So basically I built a backend with some working endpoint and I built a React Frontend. I can run both things locally and I hosted the page on Cloudflare pages which is working. But now I’m wondering if that’s a good idea?
I have never done this before and I’m wondering if it’s secure enough to host the backend on some server and allow a CORS header to let the Frontend generate requests?
The alternative would be to host Frontend and backend on a VPS and then route my domain that I bought on Cloudflare there, but then I’m thinking that in case my Frontend is insecure somehow the whole instance would be compromised, no?
I hope this is the right platform to ask as I’m pretty new here.
As long as you can get it working without putting any wildcards (asterix
*
) in your CORS headers, you’re using CORS as intended, and should be fine.Back in my day we almost always hosted the front end and the back end on the same host.
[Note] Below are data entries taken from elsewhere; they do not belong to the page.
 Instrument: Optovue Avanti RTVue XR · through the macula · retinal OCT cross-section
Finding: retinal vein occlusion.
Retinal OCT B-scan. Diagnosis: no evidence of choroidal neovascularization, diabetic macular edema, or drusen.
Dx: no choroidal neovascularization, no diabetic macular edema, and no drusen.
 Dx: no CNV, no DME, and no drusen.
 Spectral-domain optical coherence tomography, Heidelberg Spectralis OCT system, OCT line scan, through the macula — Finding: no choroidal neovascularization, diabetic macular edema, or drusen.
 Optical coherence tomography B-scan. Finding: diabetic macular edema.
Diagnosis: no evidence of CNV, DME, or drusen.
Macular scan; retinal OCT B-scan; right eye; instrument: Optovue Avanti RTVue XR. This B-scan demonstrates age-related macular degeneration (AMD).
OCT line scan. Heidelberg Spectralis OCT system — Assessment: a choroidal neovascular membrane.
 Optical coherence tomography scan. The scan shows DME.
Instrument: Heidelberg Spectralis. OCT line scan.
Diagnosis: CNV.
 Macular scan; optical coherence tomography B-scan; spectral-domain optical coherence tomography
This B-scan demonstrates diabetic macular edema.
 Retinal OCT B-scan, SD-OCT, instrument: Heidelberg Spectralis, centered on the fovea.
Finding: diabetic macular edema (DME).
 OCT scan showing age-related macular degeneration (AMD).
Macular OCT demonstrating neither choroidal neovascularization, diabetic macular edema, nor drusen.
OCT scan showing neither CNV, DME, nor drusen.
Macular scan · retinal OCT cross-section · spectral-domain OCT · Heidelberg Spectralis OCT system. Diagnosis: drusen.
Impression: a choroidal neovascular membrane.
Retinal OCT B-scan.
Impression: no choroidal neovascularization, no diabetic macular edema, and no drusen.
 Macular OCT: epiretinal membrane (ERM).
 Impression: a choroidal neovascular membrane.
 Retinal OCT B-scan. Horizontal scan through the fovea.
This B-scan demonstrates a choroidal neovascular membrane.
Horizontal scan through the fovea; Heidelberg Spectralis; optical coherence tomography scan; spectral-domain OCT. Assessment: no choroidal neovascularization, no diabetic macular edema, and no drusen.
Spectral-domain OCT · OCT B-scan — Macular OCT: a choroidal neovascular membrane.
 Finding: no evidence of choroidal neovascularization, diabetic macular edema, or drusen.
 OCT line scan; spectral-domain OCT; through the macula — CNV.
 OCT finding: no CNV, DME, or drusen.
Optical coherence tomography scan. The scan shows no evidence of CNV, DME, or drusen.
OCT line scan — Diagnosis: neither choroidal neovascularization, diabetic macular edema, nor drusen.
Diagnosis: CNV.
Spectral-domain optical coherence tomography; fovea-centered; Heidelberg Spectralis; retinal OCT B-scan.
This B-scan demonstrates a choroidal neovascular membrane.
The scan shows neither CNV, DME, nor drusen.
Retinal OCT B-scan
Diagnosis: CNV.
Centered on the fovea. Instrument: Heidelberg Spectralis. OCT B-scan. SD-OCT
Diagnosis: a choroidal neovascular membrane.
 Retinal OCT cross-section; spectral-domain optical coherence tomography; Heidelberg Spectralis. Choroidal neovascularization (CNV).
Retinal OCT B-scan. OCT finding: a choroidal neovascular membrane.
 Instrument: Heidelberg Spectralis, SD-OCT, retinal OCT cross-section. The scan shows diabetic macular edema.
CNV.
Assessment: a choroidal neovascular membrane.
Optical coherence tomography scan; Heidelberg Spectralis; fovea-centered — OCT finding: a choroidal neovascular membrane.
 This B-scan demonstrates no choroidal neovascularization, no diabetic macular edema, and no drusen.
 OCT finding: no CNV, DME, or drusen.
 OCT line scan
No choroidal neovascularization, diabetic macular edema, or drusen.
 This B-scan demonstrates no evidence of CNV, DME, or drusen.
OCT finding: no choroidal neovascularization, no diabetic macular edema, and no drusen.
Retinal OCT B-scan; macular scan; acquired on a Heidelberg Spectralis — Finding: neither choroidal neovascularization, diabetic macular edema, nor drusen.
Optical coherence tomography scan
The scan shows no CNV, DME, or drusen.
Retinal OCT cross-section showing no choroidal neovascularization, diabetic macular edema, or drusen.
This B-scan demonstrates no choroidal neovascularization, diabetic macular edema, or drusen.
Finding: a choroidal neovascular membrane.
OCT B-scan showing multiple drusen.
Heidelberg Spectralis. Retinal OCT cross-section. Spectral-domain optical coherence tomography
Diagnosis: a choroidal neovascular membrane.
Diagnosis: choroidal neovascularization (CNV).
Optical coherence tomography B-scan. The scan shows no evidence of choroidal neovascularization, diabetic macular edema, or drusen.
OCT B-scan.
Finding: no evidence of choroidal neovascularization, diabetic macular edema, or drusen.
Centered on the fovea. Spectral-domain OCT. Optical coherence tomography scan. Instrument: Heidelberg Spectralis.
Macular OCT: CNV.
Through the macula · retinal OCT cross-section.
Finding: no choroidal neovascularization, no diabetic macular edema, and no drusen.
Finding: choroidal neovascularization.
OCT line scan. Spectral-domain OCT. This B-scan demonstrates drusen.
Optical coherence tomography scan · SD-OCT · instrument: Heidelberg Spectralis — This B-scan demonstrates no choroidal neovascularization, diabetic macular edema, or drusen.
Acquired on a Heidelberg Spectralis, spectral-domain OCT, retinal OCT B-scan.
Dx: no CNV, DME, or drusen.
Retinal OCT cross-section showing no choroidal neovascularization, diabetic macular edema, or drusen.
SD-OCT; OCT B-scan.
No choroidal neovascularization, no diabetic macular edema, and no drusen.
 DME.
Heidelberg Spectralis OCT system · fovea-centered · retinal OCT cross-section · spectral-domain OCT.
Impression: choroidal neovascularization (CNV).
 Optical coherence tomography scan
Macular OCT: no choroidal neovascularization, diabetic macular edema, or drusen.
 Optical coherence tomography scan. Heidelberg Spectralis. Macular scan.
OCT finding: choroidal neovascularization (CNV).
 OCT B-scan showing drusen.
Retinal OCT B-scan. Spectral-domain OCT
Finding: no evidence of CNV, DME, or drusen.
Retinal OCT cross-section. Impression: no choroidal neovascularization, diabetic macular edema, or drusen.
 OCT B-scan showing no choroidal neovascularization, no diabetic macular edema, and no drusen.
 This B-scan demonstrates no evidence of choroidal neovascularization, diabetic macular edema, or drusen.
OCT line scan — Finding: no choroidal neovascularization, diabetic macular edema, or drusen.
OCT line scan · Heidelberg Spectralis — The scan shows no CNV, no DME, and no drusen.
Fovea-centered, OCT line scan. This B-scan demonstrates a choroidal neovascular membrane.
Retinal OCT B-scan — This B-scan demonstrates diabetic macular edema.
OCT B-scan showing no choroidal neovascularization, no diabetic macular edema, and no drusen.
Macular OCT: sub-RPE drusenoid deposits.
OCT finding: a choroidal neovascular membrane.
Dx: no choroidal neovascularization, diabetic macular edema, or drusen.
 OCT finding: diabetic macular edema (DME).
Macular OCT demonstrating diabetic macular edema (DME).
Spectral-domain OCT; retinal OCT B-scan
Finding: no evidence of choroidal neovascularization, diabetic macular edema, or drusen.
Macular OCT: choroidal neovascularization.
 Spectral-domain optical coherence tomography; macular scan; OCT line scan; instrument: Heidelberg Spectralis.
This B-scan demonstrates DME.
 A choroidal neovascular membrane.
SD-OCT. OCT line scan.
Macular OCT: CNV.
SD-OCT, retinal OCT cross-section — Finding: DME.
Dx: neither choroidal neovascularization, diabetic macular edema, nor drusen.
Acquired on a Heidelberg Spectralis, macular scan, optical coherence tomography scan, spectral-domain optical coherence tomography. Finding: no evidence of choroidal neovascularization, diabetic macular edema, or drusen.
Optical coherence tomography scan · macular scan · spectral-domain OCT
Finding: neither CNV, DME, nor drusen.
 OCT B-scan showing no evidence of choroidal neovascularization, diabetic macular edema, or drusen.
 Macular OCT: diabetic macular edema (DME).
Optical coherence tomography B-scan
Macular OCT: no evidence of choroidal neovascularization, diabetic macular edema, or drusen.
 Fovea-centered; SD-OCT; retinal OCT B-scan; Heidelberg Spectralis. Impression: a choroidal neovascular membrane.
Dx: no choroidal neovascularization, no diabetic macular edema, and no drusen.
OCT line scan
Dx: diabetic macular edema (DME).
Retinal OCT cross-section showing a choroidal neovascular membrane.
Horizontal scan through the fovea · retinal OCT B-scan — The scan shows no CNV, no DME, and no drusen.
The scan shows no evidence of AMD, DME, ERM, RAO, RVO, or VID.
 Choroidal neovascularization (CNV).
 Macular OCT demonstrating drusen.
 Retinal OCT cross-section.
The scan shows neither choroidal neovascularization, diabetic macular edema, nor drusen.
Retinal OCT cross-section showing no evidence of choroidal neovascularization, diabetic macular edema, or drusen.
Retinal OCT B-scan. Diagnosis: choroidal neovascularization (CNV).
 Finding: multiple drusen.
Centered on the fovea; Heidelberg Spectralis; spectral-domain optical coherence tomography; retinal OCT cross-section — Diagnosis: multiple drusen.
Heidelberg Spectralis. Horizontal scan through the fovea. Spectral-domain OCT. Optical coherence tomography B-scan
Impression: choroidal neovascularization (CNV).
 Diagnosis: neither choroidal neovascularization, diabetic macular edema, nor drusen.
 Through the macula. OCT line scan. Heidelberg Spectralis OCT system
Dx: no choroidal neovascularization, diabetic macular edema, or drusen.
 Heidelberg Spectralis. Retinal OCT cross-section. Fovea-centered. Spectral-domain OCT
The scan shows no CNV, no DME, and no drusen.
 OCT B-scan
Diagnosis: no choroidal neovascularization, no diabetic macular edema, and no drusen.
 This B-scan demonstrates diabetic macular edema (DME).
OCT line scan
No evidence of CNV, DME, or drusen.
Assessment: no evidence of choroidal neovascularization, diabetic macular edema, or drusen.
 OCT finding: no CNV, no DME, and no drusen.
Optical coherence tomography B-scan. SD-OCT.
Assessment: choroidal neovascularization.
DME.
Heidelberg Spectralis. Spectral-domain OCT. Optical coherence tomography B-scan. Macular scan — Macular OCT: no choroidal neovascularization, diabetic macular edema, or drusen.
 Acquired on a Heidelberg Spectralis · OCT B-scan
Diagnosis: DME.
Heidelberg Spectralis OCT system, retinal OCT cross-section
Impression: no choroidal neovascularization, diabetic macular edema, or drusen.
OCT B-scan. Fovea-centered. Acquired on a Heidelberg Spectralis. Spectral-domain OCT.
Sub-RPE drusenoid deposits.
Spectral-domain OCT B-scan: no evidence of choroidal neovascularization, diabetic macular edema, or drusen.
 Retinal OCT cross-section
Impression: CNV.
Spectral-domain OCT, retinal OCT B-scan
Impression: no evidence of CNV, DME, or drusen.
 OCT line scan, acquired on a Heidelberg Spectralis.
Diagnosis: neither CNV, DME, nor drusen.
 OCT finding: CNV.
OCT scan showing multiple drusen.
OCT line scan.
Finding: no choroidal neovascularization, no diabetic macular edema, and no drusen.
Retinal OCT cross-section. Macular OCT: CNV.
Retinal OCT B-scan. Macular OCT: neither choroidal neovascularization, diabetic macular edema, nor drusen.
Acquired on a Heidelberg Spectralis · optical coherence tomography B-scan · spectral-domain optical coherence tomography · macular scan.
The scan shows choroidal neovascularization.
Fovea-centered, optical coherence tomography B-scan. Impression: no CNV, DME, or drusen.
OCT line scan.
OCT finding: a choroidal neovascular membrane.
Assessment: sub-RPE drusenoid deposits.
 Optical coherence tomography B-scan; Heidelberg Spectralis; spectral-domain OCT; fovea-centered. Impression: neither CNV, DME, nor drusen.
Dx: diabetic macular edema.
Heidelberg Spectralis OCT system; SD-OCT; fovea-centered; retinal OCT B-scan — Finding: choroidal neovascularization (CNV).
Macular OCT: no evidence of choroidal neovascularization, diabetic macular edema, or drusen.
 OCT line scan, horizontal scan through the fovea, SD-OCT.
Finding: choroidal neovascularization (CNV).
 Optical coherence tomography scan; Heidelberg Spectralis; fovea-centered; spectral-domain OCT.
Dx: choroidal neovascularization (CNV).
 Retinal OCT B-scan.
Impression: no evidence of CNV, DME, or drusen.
Of course, we also did a lot of stupid shit back then.
It’s not a disaster to host them the same place, but it’s certainly not a best practice. It’s better to get the CORS headers working, if you can. But just hosting them the same place isn’t, by itself, a security issue. It enables a shit ton of other security mistakes to be cause a lot more harm. But it’s not, itself, a problem.
Edit: Bonus tip. You probably know this, but lots of newbies miss it. Every piece of code and config in your front end app is optional to me and to all bad actors. So take care you don’t put any important secrets or critical defensive decision logic there.
Thanks, this is reassuring. Yeah I don’t really know what I’m doing with the headers but trying my best to be as restrictive as possible. I think I’m still doing something wrong with the headers because I can’t seem to connect to the backend when the fronting is deployed.
Yeah I’m super paranoid about what I’m exposing, I made sure that there are no environment variables or secrets exposed.
Hang in there. CORS is a huge pain in the ass on the best day.
That said, if the issue is CORS, there should be a pretty specific message in the browser debug menu. Note that, if I’ve read that page correctly, the error won’t be available to JavaScript runtime, as an intentional security “feature”.